*EXERCISE AIM*: Pick out every line below that contains the word "Form" and copy each such line in full.

+---+

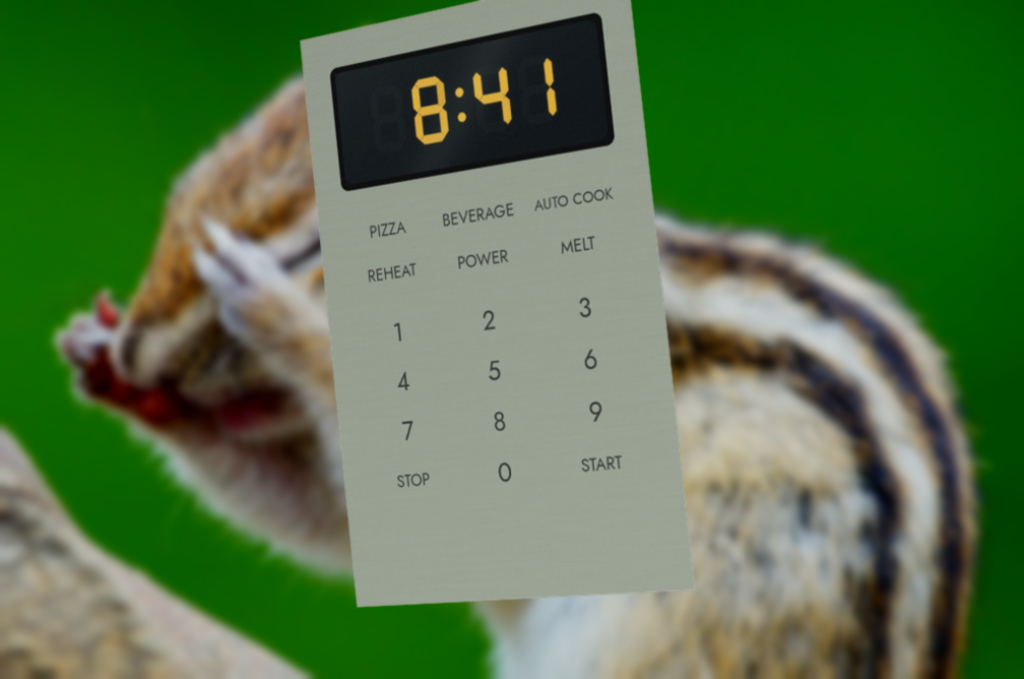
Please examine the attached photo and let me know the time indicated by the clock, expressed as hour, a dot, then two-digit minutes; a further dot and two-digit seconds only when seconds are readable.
8.41
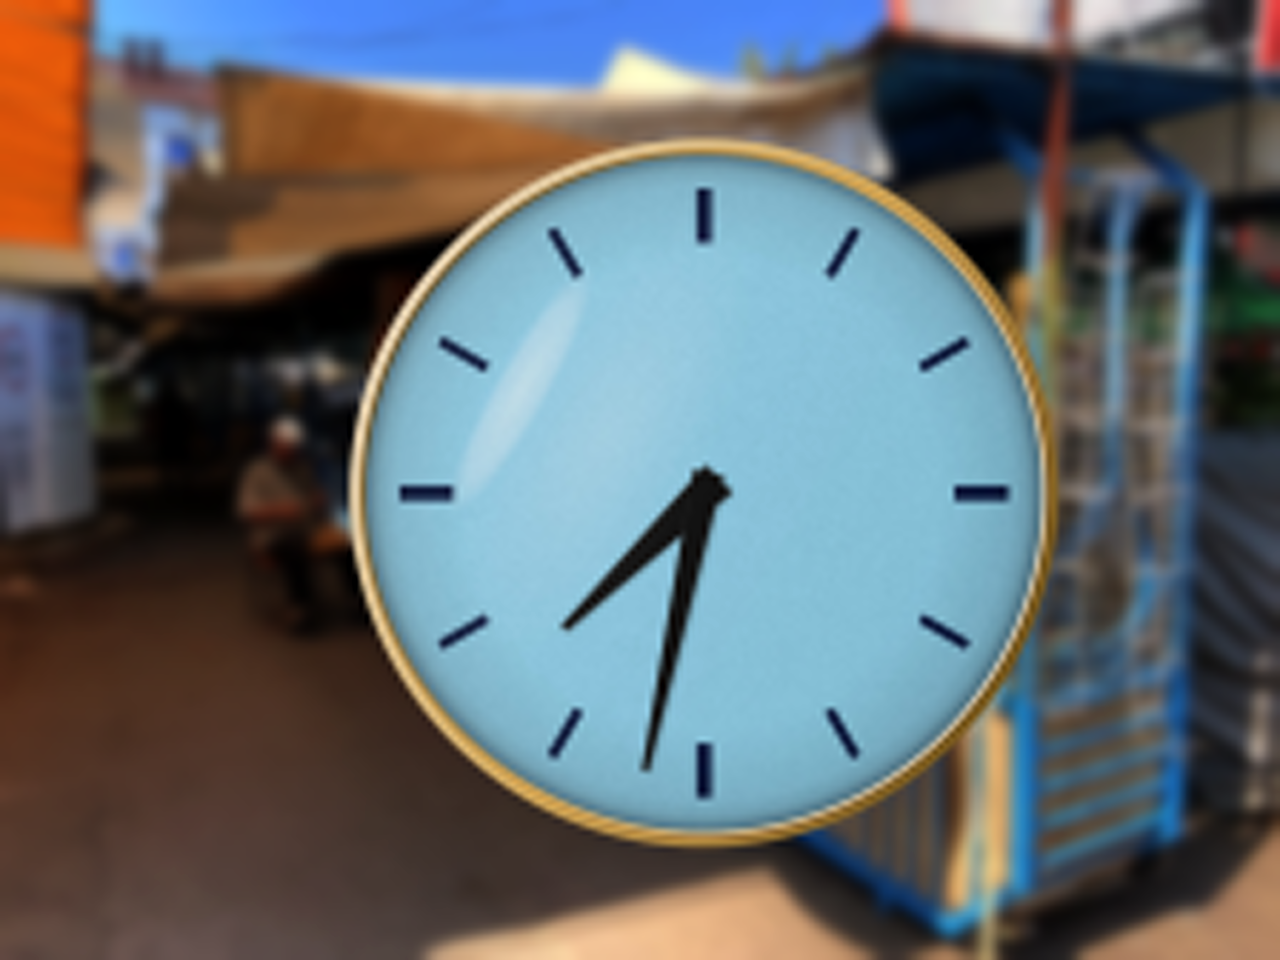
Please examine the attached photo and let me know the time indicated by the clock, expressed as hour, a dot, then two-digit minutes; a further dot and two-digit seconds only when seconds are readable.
7.32
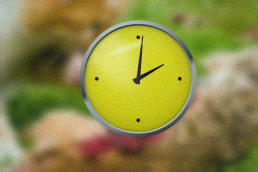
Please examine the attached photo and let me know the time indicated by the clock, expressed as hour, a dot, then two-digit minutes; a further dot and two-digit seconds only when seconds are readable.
2.01
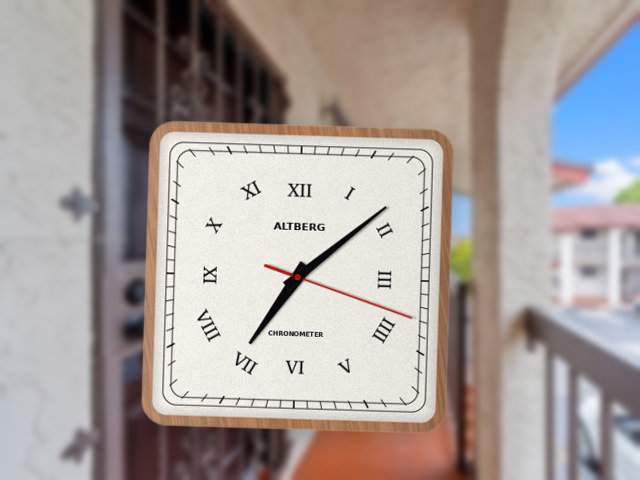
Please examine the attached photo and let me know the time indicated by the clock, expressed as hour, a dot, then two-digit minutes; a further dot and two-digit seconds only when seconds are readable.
7.08.18
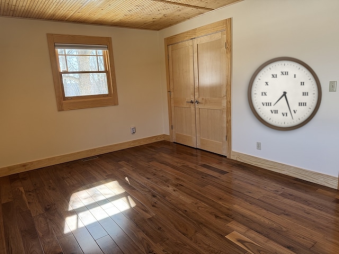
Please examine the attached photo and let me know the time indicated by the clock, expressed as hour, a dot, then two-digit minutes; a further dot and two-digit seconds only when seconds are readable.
7.27
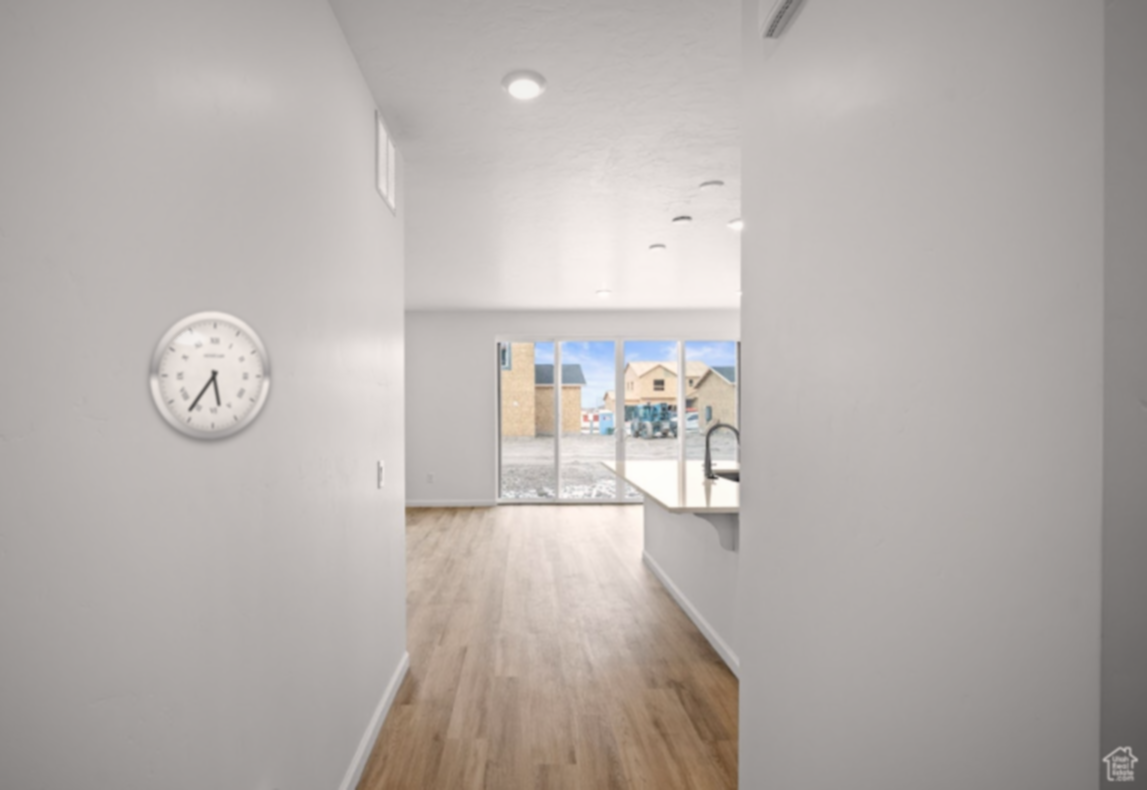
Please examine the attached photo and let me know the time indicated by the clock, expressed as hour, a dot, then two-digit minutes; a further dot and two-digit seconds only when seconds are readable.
5.36
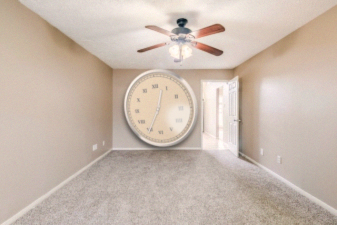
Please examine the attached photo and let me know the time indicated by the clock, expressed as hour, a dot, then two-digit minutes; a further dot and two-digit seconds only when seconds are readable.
12.35
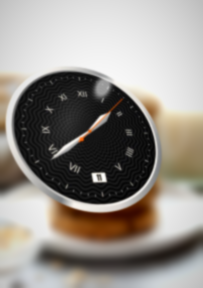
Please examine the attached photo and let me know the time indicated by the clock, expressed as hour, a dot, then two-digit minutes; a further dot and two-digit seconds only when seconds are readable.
1.39.08
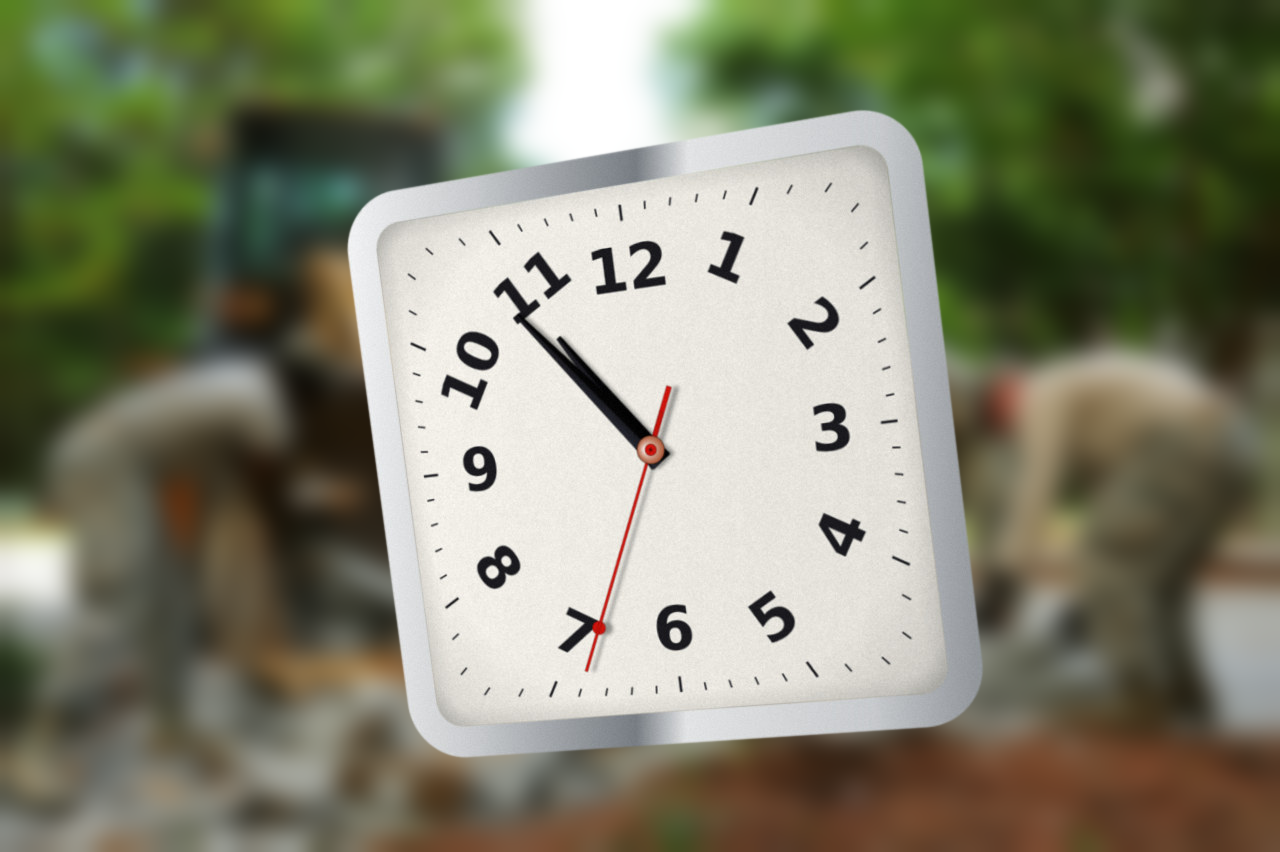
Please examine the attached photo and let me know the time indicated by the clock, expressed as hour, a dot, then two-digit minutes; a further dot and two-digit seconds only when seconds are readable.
10.53.34
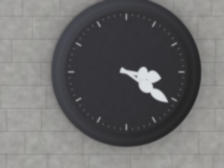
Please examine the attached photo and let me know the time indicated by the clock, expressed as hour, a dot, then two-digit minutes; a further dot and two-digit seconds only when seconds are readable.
3.21
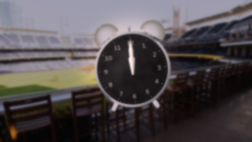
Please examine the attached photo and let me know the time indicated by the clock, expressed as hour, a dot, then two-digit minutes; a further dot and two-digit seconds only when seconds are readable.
12.00
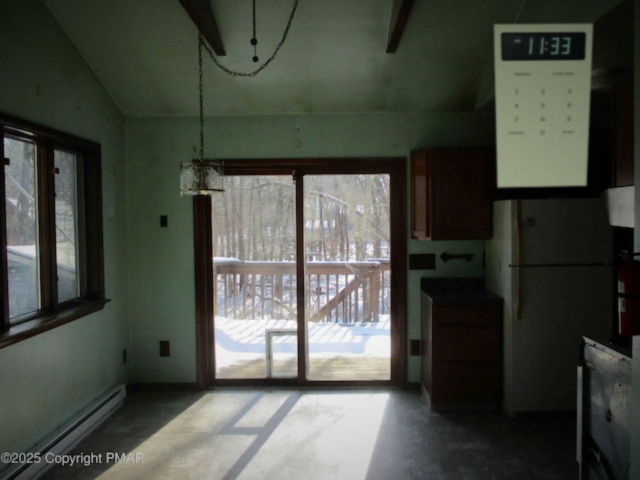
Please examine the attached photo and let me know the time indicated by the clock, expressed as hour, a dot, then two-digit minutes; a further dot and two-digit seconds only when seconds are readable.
11.33
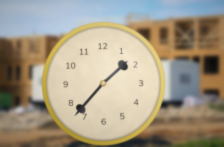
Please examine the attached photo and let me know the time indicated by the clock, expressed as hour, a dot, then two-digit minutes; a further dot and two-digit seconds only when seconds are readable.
1.37
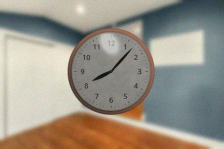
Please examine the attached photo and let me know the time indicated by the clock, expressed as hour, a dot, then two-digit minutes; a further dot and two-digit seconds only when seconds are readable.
8.07
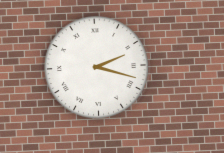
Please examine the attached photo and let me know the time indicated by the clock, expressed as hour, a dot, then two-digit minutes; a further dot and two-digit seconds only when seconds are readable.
2.18
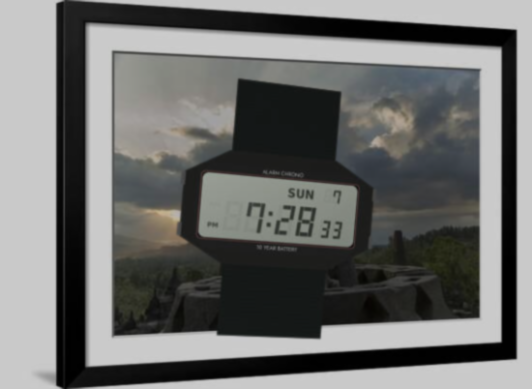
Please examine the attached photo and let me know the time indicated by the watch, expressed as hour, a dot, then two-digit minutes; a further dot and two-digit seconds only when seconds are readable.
7.28.33
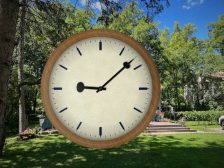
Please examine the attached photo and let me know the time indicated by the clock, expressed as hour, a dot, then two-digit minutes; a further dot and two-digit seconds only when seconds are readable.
9.08
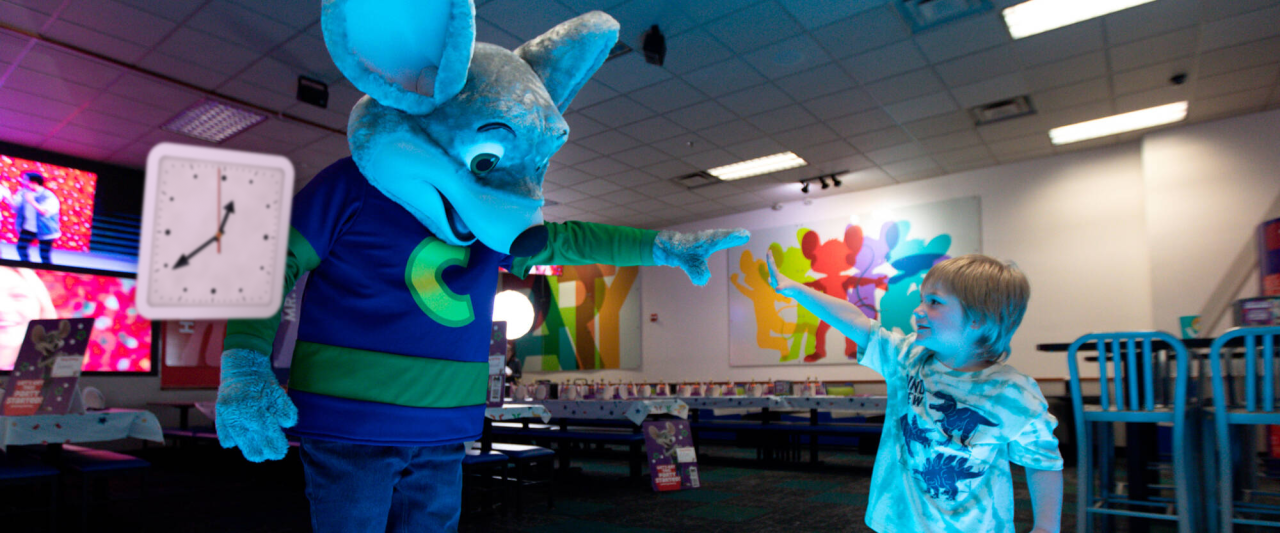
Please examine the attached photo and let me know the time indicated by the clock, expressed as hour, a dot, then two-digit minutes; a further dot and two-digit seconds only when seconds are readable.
12.38.59
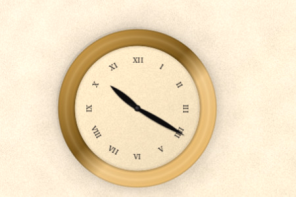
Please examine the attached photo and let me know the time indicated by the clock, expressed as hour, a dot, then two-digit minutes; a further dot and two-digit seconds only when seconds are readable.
10.20
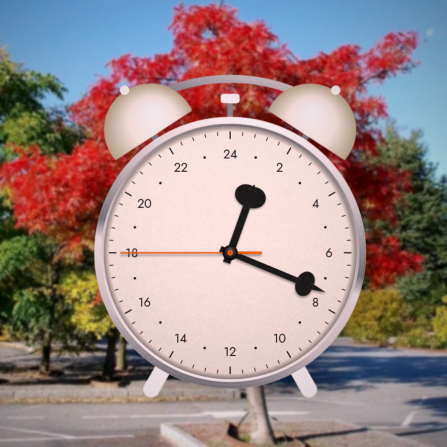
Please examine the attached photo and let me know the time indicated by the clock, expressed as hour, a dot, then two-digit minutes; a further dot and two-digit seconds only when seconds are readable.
1.18.45
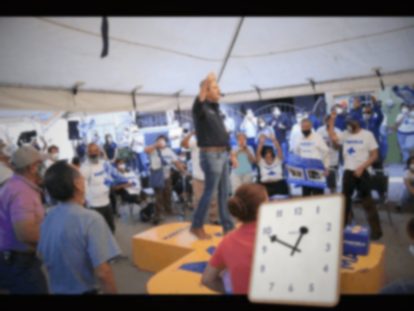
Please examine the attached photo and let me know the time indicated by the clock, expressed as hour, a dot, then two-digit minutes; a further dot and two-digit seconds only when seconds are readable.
12.49
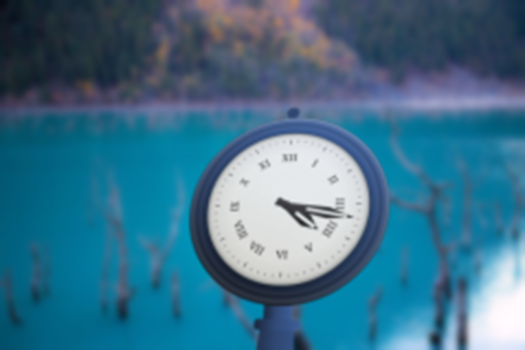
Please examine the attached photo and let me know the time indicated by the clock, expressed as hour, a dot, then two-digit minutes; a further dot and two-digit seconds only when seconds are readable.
4.17
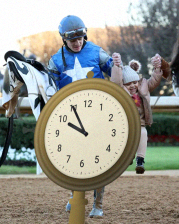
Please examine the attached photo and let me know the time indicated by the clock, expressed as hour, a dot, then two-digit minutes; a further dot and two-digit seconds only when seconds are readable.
9.55
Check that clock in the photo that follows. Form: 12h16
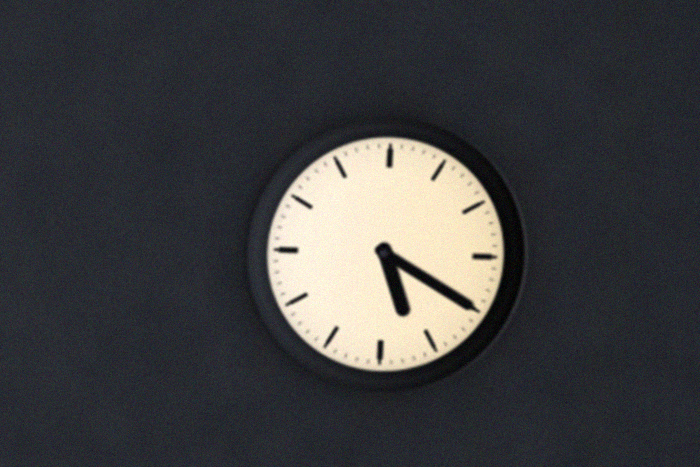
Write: 5h20
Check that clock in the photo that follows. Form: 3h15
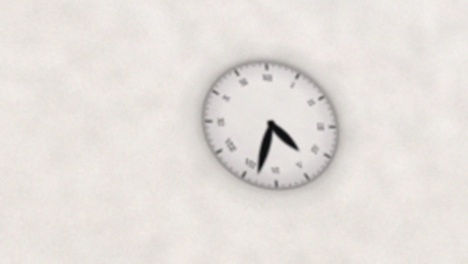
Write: 4h33
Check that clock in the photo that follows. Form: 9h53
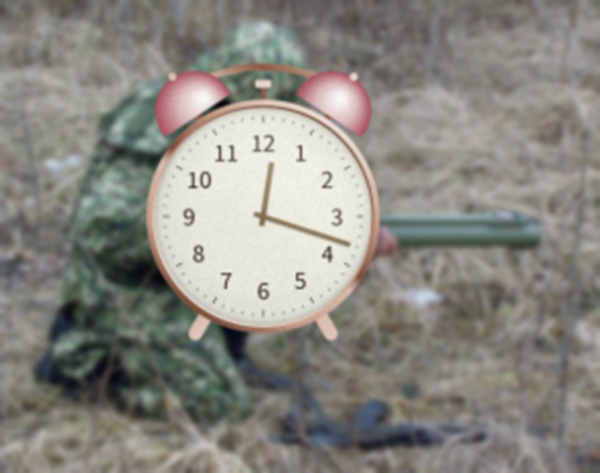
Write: 12h18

+---+

*THE REPLY*:
Check that clock in the photo that follows. Form: 12h16
Check that clock in the photo that follows. Form: 3h15
Check that clock in the photo that follows. Form: 9h53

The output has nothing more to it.